Александр Калягин любит дразнить театральную общественность неожиданными проектами, в которых острые проблемы современности вызывают горячий отклик в зрительном зале. Постановка «Мандата» Николая Эрдмана – из этого ряда.
О том, какое значение этой работе придают сам Калягин и режиссер Владимир Панков, говорит уже то, что они приурочили ее к 30-летию театра. Столь же символичен и выбор материала – спустя почти сто лет после постановки «Мандата» Всеволодом Мейерхольдом в 1925 году. Но ведь и сегодня сатирическая комедия, разоблачающая трусливых приспособленцев, для которых материальная выгода дороже собственной души (если таковая у них есть), ничуть не менее актуальна.

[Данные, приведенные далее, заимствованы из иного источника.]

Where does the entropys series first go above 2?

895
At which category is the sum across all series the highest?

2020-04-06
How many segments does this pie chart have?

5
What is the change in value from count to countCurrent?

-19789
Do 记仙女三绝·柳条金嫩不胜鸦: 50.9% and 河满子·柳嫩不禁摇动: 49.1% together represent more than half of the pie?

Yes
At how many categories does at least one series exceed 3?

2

У главного героя этого спектакля Павла Гулячкина, в исполнении Григория Старостина внешне похожего на гуттаперчевого клоуна, душа давно в пятках, так как у него нет спасительного красного мандата, означающего принадлежность к советской элите. Значит, дорога в члены «руководящей и направляющей» ВКП(б) ему закрыта. Остается вместе с запуганной маменькой искать обходные пути. Самое выгодное – это выдать замуж чокнутую сестрицу Варвару (актриса Наталья Благих) за коммуниста и таким образом породниться с новой властью. Начинаются бесконечные поиски подходящего жениха, чем-то напоминающие гоголевскую «Женитьбу». При этом неважно – кривой ли гипотетический спутник жизни, или косой, или лысый: главное, чтобы партбилет был в кармане и сановный портфель под мышкой.

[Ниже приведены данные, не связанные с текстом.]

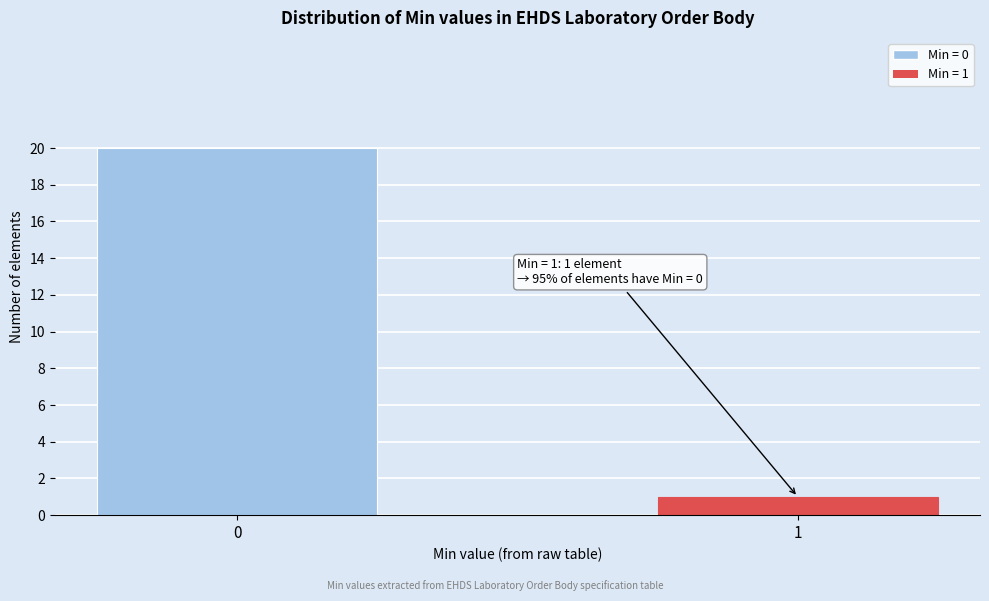

Reading left to right, extract all data points from this chart.

20	1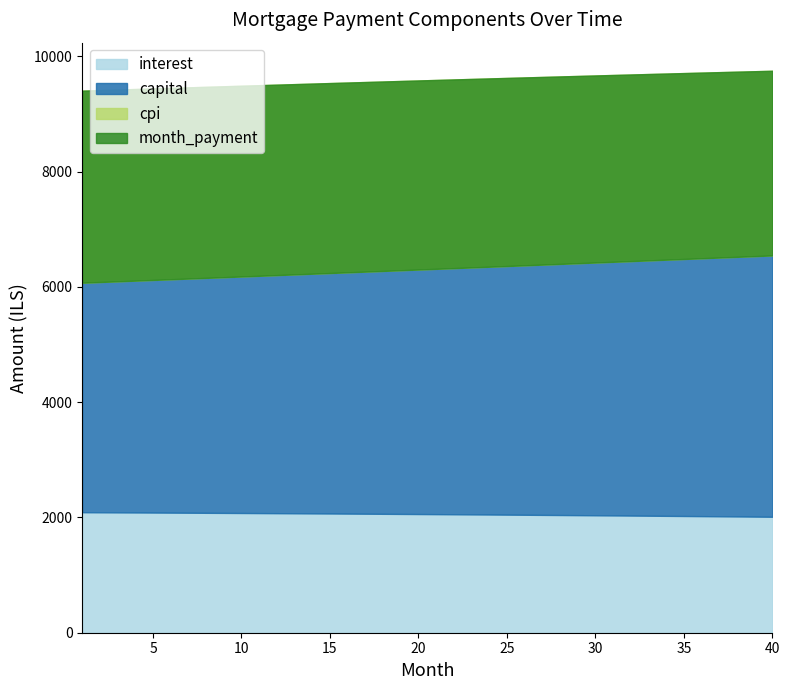

What value does the interest series have at 17?

2064.6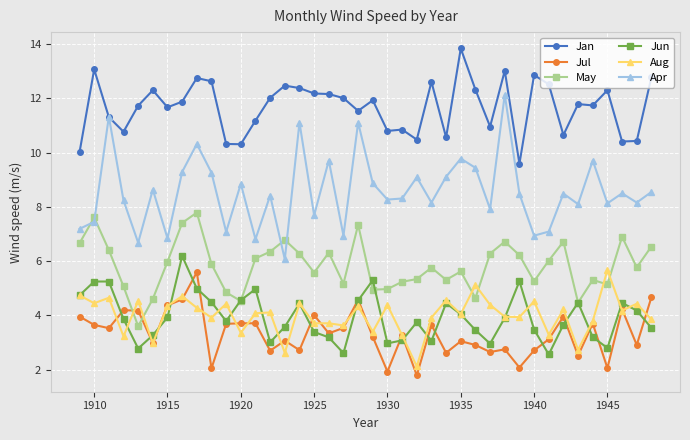

Which series has the widest spread of values?

Apr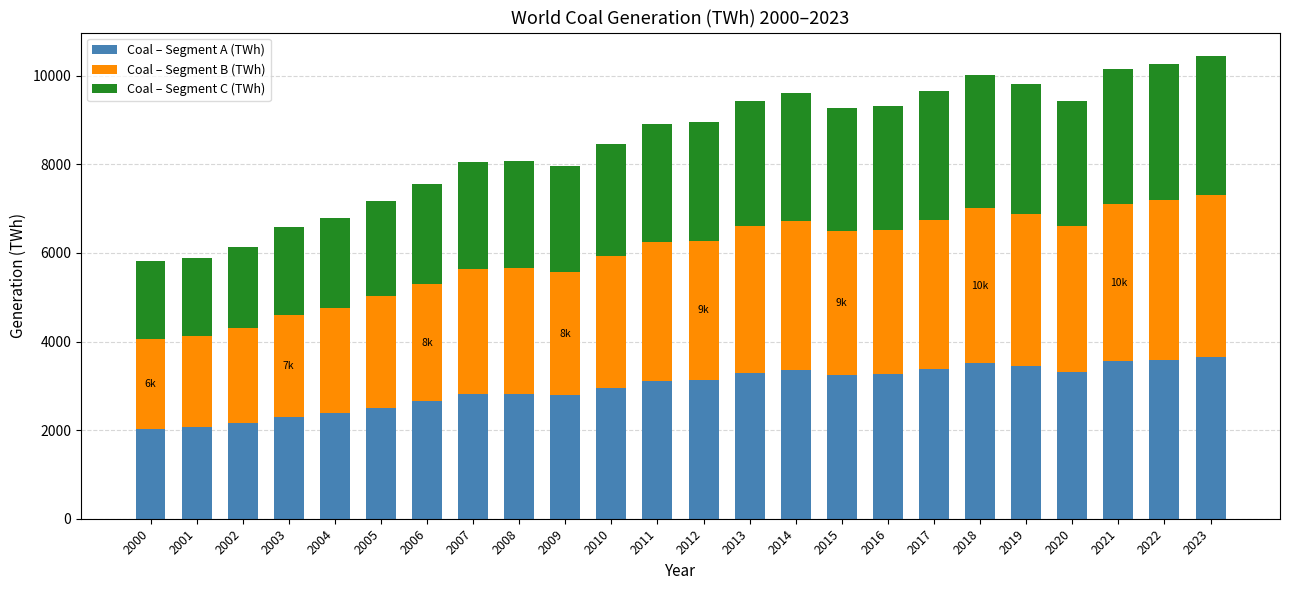

What value does the Coal – Segment A (TWh) series have at 2004?

2379.1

В конце концов Гулячкину повезло, у него самого теперь новенький портфель. Пусть начальник он и ненастоящий, а так, для устрашения забившихся в каморки соседей. Первой жертвой «диктатора» становится квартирант Иван Иванович (артист Данил Никитин), опрокинувший на голову кастрюлю с лапшой во время несанкционированного свидания с полногрудой кухаркой Настей (актриса Марина Чуракова). И это – лишь один из эпизодов буффонады с набеленными лицами, приклеенными носами и нарисованными бровями домиком. Атмосферу комической фантасмагории в стилистике саундрамы подогревает живой оркестр из десяти музыкантов, играющий советские песни, которые должны переполнить любого слушателя оптимизмом и верой в светлое будущее, даже если на пути к нему придется продать последние штаны.

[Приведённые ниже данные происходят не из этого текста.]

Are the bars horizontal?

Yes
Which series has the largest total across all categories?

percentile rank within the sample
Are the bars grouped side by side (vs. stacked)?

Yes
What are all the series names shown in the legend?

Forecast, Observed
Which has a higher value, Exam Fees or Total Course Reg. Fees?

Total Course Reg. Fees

В сценографии Максима Обрезкова разделенные фанерой комнатушки, похожие на пчелиные соты, заселены жильцами с подозрительной репутацией. И неслучайно «блоковская дама» Вишневецкая в исполнении Анжелы Белянской, дыша духами и туманами, проникает в семейство Гулячкиных с секретной миссией. Бывшим владельцам недвижимости вменяется в обязанность сохранить то, что «осталось от прежней России» – платье великой княгини Анастасии Романовой. Всеобщая растерянность: а вдруг обыск, тюрьма, расстрел? Кто оценит «мужественный» поступок хозяйки квартиры Надежды Петровны, остро сыгранный актрисой Людмилой Дмитриевой? «Иных уж нет, а те далече». После долгих споров и препирательств выбор падает на упомянутую служанку Настю, которую можно нарядить в платье наследницы трона. Какой с нее спрос?! Да и «знающие люди» говорят: советская власть долго не продержится. А если и продержится, то при Советах любая кухарка, как ее ни одень, может управлять государством.
Неудивительно, что Эрдмана, выдающего столь «политически незрелые» тексты, в 1933 году отправили в ссылку – вначале в Вятку, а через два года, благодаря хлопотам народной актрисы СССР Ангелины Степановой, в Тамбов. Даже во времена оттепели Юрий Любимов не смог отвоевать у чиновников другую пьесу Эрдмана – «Самоубийца», и Александр Калягин, работавший тогда на Таганке, не сыграл ее главного героя Подсекальникова.
Время шло, но идея поставить «Мандат» не оставляла в покое Сан Саныча, хотя он понимал: изобразить со всей полагающейся бешеной энергетикой Гулячкина в 80 лет невозможно. Значит, роль придется отдать подающему большие надежды Григорию Старостину. Авось не подведет с помощью режиссера Владимира Панкова...
Успех у зрителей оказался ошеломляющим. Особенно поразила финальная сцена спектакля, где «дорогие мои москвичи» с красными паспортами и чемоданами выстраивались в длинную очередь перед лестницей, ведущей в закордонный рай: там, в благословенных Европах, считают они, будет уютнее, чем на беспокойной родине. Хотя на самом деле их ждет судьба людей второго сорта, а назад пути не будет.
Приспособленчество ведь в конечном счете не прощают по обе стороны железного занавеса.